Document section
Segment Open

Art imitating life or life imitating art?  Of course, the hip hop culture includes positive elements who are real artists but some parts of the thug subdivision are recklessly affecting developing minds and our community as a whole suffers.  Weak-minded kids are so brainwashed that they become detrimental to other kids and everyone else.  When the moral code established by the teachings of family, church and school is ignored, we are in trouble.  From leather jackets to Afro to punk to preppy, every generation gets to define itself but these my classmates’ children are making a concerted effort to glorify easy money, hustling, crime, and incarceration.  And don’t get me started on the stripper style dancing from college students in regular clubs—maybe I am just getting old and grumpy but back in my day we saved that for the “hotel, motel, Holiday Inn.”

 

Lyrics are poetry set to music; Jill Scott should be Poet Laureate; Biggie and Tupac are our dead poets.  Anyone with a strong mind can listen to music in its proper artistic context but as a community we need our youth preparing from the competitive nature of the global economy; kids in the developing are developing fast.  The hip hop culture is big business with Black, White and Brown youth but under-prepared Black youth will struggle if the music adversely influences their mindsets.

 

The kids seem to us now how we must have seemed to our parents but Grandmaster Flash & the Furious 5 a “The Message” and John Cougar Mellencamp’s “Rain on the Scarecrow” meant something in farmland.  When they reach 25 year old, they started with that “I wish I would have listened—I got caught up.”

Segment Closed

Job
Can you rewrite the passage of the hip hop commentary that begins with "Lyrics are poetry" and ends with "influences their mindsets.", putting "national poet" in place of "Poet Laureate"?

Data listing
Segment Open

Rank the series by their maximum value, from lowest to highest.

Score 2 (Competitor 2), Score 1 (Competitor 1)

Segment Closed
Segment Open

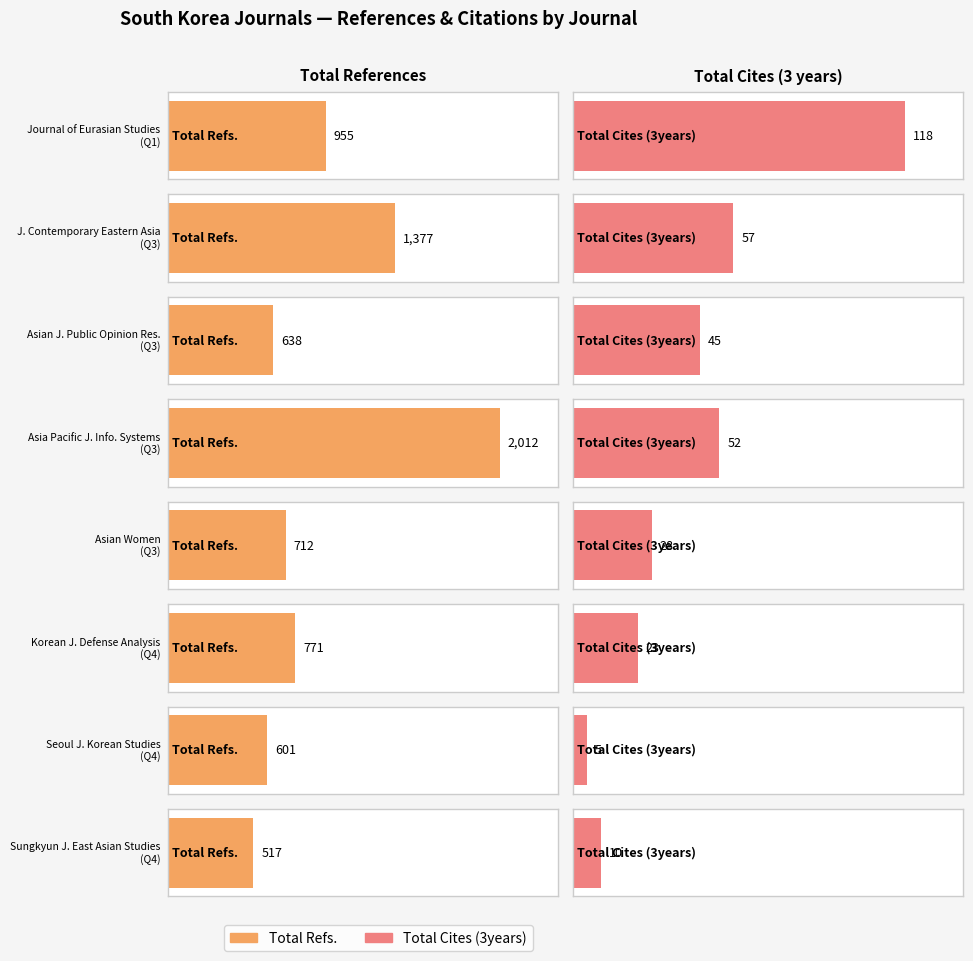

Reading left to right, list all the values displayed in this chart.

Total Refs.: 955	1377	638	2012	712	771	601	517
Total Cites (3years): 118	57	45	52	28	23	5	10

Segment Closed

Output of the exercise
Lyrics are poetry set to music; Jill Scott should be national poet; Biggie and Tupac are our dead poets.  Anyone with a strong mind can listen to music in its proper artistic context but as a community we need our youth preparing from the competitive nature of the global economy; kids in the developing are developing fast.  The hip hop culture is big business with Black, White and Brown youth but under-prepared Black youth will struggle if the music adversely influences their mindsets.